⑦ 五木寛之の林住期から見たシニアの生き方

1.はじめに

 最近の私は持病のリューマチが再発し、入院したりして気力・体力ともに衰えを隠せない。そのためにリハビリと体力増進のために真面目に家の近くを毎日30分のウォーキングをしている。また人の名前や単語がなかなか出てこない、頭のボケも進行してきているようだ。

このような折、阪急電車の梅田駅の近くの古本屋で五木寛之の「林住期」という単行本を見つけて購入した。
私はインドに観光旅行に行ったり、四国霊場88箇所遍路の旅をしていたので「インド人独特の人生観」に私の心がピンと反応してきた。「林住期」というタイトルは聞き慣れないものだったが、読んでみると「人生設計・生き甲斐」を鋭く分析している。著者の五木寛之は、私の「安易で世俗的な人生観」にレッドカードを突きつけてきた。

2. インドの四住期について


 古代インドのマヌ法典によれば、インド人の人生は4期間に分けられるそうだ。この
四住期では第3番目の「林住期」が人生の最も充実したハイライトである。

2.1「学生期(がくしょうき)」
 師について心身を鍛え、学習する時期。
 まだ一人前とは見なされていない。
2.2「家住期(かじゅうき)」
 就職し、結婚し、家庭を築き、子供を育てる時期。
 世俗的な利益(金、地位・・)を求める。
 一家の大黒柱となって家族や会社のために働く。
 働き盛りで、体力・気力ともに充実している。
2.3「林住期(りんじゅうき)」
 生き甲斐を求めて、真に人間らしく生きる時期。
 世俗的な利益を離れて、解脱(世俗の迷いから脱却)を目指す。
2.4「遊行期(ゆぎょうき)」
 家を捨て、死に場所を求める放浪と祈りの余生の時期。
 四国 88箇所参りでの行き倒れ等。

 私が懸念しているのは、“世俗的な利益”を求める「家住期」と“解脱”を目指す「林住期」の間には人生観における大きなギャップがあり、生き方の根本的な見直しが必要な急角度の“人生のヘアピンカーブ”であることである。「車のギアチェンジ」は簡単だが、「人生のギアチェンジ」ができる人は少ない。

「家住期」は家族を愛し、金と名誉など世間的な欲望を求める時期であり、次の「林住期」は家族から離れて孤独になって、自分本来の人生を見つめ直す時期である。


そのために「家住期」と「林住期」は全く違う生き方になる。
殆どの人は「家住期」のまま死んで、本当の人生を知らないままあの世に行ってしまっている。

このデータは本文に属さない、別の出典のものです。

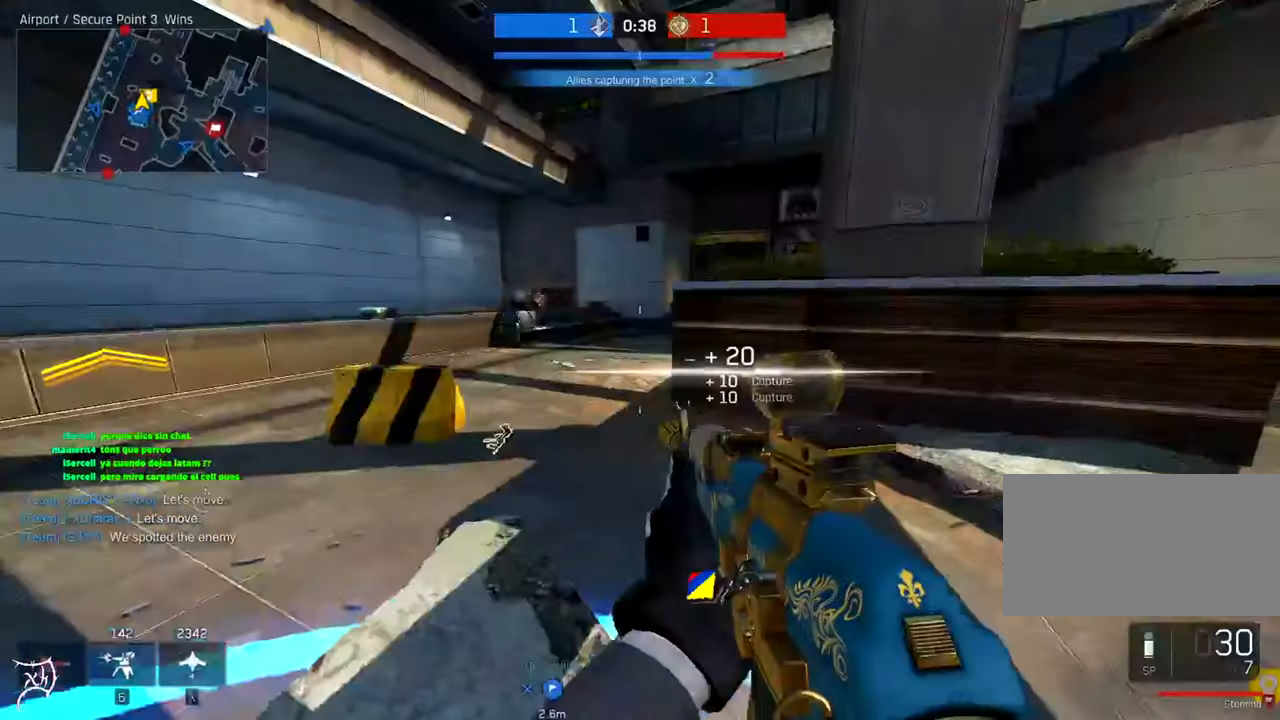
{"keys": ["d"], "mouse": ["left", "right"], "events": [[50, "mouse_right", "down"], [84, "a", "down"], [84, "d", "up"], [250, "mouse_left", "down"], [484, "a", "up"], [484, "d", "down"]]}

現在の日本の快適な日常生活の考え方に慣れてしまうと、“解脱を目指す”と言う大胆な発想はなかなか浮かんでこない。ぬるま湯(快適で便利な世俗的生活)に慣れ親しんでいる私には“インドの禁欲的な生き方“は、実践できそうもない。

3. 仏教の教え・・・“生老病死、苦、無常”
 私の家族は終戦後中国から日本に引き揚げてきた。私は5人兄弟の一番下の5
番目の子供として福岡で生まれた。終戦直後の10年間は、日本はまだ混乱期で
もあり貧しく、衣食住ともに不足していた。

 しかし1955年頃より高度経済成長期に突入すると、日本経済は右肩上がりで成
長していく。子供の頃の記憶では、ご飯は「かまど」に薪(まき)を入れて炊い
ていた。これが「電気炊飯器」となり、ご飯の準備は格段に便利になった。そし
て三種の神器(電気洗濯機、電気冷蔵庫、テレビ)も普及して、日常生活は豊か
になっていった。文化面では米国進駐軍と一緒に「ハリウッド映画」の陽気で底
抜けに明るい米国文化が浸透してきた。若い時の私は楽観的に、人生は必ず「ハ
ッピーエンド」で終わるものと錯覚していた。

 私のビジネスにおける人生ゲームは、1991年のバブル崩壊までは右肩上がりで
順調であった。いつの間にか好景気は永遠に続くと勘違いしてくる。リスクを無
視して“それ行けドンドン”でビジネスを推進してきた。今から考えると、バブ
ル景気はまさしく泡のように実体のない繁栄であった。その後バブルが崩壊し、
私はリストラや早期退社といった苦い経験をすることになる。

 仏教は“極めて厳しい教え”を提示している。
・生老病死からは逃れられない
・人生は苦である
・人生は無常である

日常生活から「悲しい事、空しい事、嫌な事」には背を向けて、「楽しいこと」
ばかりに目を向けて人生を生きていく事は出来ない。

4.「林住期」には気持ちの切り替えが必要
 「家住期」から「林住期」への人生の“へアピンカーブ”を曲がる時に、自分
の価値観を大きく変換する「意識改革」ができるか否かが人生の別れ道となる。
体力・気力・能力・容姿が大きく衰える黄昏(たそがれ)時の「林住期」になっ
ても、若い時と同様な「溌剌とした生き方」に執着していると「惨めな生き方」
になると五木寛之は警告している。お釈迦様の教えに逆らって、どんな若返りの
アンチエイジングを取入れたとしても、人生の時計の針を逆回転することはでき
ない。それでは意識改革を可能にするための「秘伝の奥義」は無いのだろうか?


★愛犬ラッキーと昔写真を一緒に取った。犬種はパピヨン。




 「秘伝の奥義」は愛犬ラッキー(パピヨン、15歳の老犬)が教えてくれる。
愛犬ラッキーは私の「人生の師匠」である。何故なら欲の深い人間と異なり、犬は雑念を捨てて、「頭を空っぽ」にできる。執着を捨てることにおいては犬は人間よりも高等動物である。もし愛犬ラッキーが人間に生まれていれば、相当立派な修行僧になれただろう。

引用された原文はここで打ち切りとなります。